■ Task brief ■
Pull out of the data below the stretch of lines bounded by the one containing "Age | 61 | |" and the one containing "Association. | |", both bounds included, unchanged.

(Records supplied begins)

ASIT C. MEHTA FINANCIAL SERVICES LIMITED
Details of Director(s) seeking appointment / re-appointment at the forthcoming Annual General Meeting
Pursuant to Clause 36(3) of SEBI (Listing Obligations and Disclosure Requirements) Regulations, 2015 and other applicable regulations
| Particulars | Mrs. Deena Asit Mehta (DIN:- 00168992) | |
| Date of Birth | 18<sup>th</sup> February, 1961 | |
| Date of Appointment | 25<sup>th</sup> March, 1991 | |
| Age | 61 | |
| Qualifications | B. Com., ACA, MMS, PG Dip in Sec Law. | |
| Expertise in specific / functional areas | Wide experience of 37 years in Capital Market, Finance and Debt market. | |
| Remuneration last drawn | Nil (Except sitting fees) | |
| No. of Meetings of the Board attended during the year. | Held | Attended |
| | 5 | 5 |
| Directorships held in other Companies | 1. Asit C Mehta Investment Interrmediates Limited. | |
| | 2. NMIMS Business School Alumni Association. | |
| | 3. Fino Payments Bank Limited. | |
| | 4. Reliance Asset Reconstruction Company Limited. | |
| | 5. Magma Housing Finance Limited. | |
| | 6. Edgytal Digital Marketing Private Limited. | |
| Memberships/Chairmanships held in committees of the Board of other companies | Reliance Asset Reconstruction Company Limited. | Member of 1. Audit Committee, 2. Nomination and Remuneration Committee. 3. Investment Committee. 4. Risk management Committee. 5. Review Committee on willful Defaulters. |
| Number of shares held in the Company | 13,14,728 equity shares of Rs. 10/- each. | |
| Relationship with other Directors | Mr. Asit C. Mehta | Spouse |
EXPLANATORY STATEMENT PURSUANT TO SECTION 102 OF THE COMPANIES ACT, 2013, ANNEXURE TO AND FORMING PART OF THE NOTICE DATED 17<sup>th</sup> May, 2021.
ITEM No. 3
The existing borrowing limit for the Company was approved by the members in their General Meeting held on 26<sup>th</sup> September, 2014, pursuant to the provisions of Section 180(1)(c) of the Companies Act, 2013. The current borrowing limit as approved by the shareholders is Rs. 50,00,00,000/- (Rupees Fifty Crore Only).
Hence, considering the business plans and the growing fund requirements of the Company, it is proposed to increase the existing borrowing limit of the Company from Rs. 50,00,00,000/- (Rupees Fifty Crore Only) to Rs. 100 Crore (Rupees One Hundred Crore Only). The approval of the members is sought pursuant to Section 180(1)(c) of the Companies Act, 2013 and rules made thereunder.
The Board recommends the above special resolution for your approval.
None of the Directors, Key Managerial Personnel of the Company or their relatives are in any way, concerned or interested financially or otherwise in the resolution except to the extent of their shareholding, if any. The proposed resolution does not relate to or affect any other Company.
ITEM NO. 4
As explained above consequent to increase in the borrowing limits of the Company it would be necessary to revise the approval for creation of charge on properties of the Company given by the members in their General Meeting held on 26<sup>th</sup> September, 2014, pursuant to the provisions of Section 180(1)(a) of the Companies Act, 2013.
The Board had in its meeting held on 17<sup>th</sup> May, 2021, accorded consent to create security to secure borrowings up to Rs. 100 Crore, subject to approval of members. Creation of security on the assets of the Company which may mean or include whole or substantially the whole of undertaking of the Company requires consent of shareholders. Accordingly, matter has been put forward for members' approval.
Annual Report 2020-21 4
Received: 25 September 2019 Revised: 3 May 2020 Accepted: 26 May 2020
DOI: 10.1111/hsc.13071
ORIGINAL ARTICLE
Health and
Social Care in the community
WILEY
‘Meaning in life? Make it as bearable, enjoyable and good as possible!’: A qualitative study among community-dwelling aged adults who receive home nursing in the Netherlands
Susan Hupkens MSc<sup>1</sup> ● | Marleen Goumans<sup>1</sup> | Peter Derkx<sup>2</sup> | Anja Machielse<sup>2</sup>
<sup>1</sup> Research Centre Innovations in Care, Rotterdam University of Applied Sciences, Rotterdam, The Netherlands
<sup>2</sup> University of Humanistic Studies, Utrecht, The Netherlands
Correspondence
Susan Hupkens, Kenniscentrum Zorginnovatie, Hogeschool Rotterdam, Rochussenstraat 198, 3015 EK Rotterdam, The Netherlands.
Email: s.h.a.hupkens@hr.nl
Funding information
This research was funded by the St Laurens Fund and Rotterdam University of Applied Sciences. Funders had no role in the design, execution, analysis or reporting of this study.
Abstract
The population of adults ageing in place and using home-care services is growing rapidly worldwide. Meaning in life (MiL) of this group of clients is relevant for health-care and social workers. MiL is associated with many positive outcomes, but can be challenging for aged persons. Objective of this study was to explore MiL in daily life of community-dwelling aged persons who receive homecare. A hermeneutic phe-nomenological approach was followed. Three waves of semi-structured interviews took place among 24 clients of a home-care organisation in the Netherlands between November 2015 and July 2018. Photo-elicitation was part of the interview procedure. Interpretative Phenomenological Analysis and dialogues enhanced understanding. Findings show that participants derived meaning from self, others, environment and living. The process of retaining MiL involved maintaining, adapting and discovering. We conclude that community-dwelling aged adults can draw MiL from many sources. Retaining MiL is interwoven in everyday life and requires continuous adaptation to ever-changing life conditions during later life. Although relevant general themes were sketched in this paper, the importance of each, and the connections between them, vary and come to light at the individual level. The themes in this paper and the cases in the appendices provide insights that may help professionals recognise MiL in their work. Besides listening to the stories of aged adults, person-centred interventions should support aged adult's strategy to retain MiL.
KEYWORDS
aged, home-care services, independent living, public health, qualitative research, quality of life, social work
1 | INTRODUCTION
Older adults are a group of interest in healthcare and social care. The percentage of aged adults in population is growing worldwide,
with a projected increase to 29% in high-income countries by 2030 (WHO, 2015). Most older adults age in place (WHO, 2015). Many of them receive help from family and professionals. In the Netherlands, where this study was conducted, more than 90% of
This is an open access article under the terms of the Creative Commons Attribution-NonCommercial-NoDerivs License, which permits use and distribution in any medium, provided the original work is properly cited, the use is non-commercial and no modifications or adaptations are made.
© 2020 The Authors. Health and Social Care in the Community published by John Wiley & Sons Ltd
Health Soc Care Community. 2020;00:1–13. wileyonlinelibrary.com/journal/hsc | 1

(Records supplied ends)

■ Response below ■
| Age | 61 | |
| Qualifications | B. Com., ACA, MMS, PG Dip in Sec Law. | |
| Expertise in specific / functional areas | Wide experience of 37 years in Capital Market, Finance and Debt market. | |
| Remuneration last drawn | Nil (Except sitting fees) | |
| No. of Meetings of the Board attended during the year. | Held | Attended |
| | 5 | 5 |
| Directorships held in other Companies | 1. Asit C Mehta Investment Interrmediates Limited. | |
| | 2. NMIMS Business School Alumni Association. | |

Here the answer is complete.